Remote Sensing Systems (RSS) is a scientific research company located in Northern California, specializing in satellite microwave remote sensing of the Earth. Established in 1974 by Frank J. Wentz, Remote Sensing Systems, presently, consists of a team of atmospheric, oceanic, and earth scientists and support personnel. Meet our Team
Remote Sensing Systems is a world leader in processing and analyzing microwave data from satellite microwave sensors. We specialize in algorithm development, instrument calibration, ocean product development, and product validation. We have worked with more than 30 satellite microwave radiometer, sounder, and scatterometer instruments over the past 40 years. Currently, we operationally produce satellite retrievals for SSMIS, TMI, AMSR2, WindSat, and ASCAT. The geophysical retrievals obtained from these sensors are made available in near-real-time (NRT) to the global scientific community and general public via FTP and this web site.
The microwave spectrum (1.4 to 89 GHz) is rich with information about the atmosphere (temperature, humidity, clouds, rain, etc), as well as the earth's surface (temperature, vegetation, roughness, moisture, etc). Since microwaves can penetrate clouds, surface characteristics can be measured from space even when clouds are present. Currently, RSS offers research quality products of sea surface temperature, wind speed and direction, water vapor, cloud liquid water, rain rate, sea surface salinity and air temperature at various heights in the atmosphere obtained from radiometer, sounder and scattterometer measurements. The data are intercalibrated and consistently processed to produce the best quality products for use in reasearch and climate study.
To support this work, Remote Sensing Systems maintains a flexible, modular set of software for performing simulations and calibration activities, to enhance the retrievals of geophysical parameters and to validate the retrieved data. Our algorithms, software, and programs operate using extensive databases of satellite measurements, in situ measurements, and general circulation model (GCM) and climate model output.
One of our greatest assets is Remote Sensing Systems' atmospheric radiative transfer model (RTM) for the ocean surface and intervening atmosphere. Our RTM has been continually refined for over 30 years and is arguably the most accurate model in the 1-100 GHz (microwave) spectrum for ocean observations. The ocean surface model components includes polarimetric wind speed and direction with dependencies on surface emissivity and scattering. The atmospheric components of our RTM rely on the most recent and relevant measurements of oxygen and vapor. The Remote Sensing Systems RTM has served as the basis for geophysical retrievals from the satellite microwave brightness temperatures, and comprehensive activities and validations over many decades attest to the accuracy of this RTM and derived ocean products.
As our planet's population grows, it becomes ever more critical to better understand our environment and the physical processes that govern our weather and climate. Remote Sensing Systems serves this need, providing research-quality satellite geophysical products for the study of weather and climate variability. We do not merely produce data. We also conduct science and produce the results that predict climate and reveal measurement trends.

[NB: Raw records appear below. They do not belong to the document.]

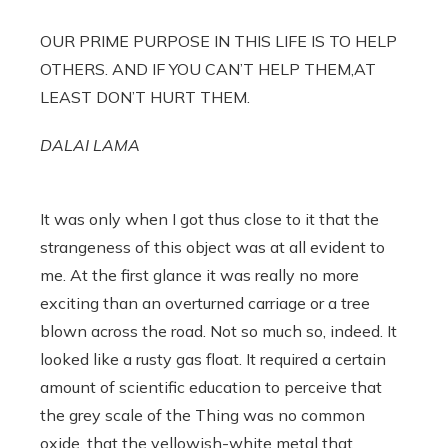
OUR PRIME PURPOSE IN THIS LIFE IS TO HELP
OTHERS. AND IF YOU CAN’T HELP THEM,AT
LEAST DON’T HURT THEM.
DALAI LAMA
It was only when I got thus close to it that the
strangeness of this object was at all evident to
me. At the first glance it was really no more
exciting than an overturned carriage or a tree
blown across the road. Not so much so, indeed. It
looked like a rusty gas float. It required a certain
amount of scientific education to perceive that
the grey scale of the Thing was no common
oxide, that the yellowish-white metal that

Our research is supported by NASA, NOAA, and the NSF, with many of our researchers participating in NASA science research teams and working groups, collaborating with other fore-front industry leaders and the scientific community.
Headed by Frank J. Wentz, a graduate in physics from Massachusetts Institute of Technology, the team of scientists includes Carl Mears, Chelle Gentemann, Thomas Meissner, Lucrezia Ricciardulli, Kyle Hilburn, Joel Scott, Deborah K. Smith and Marty Brewer.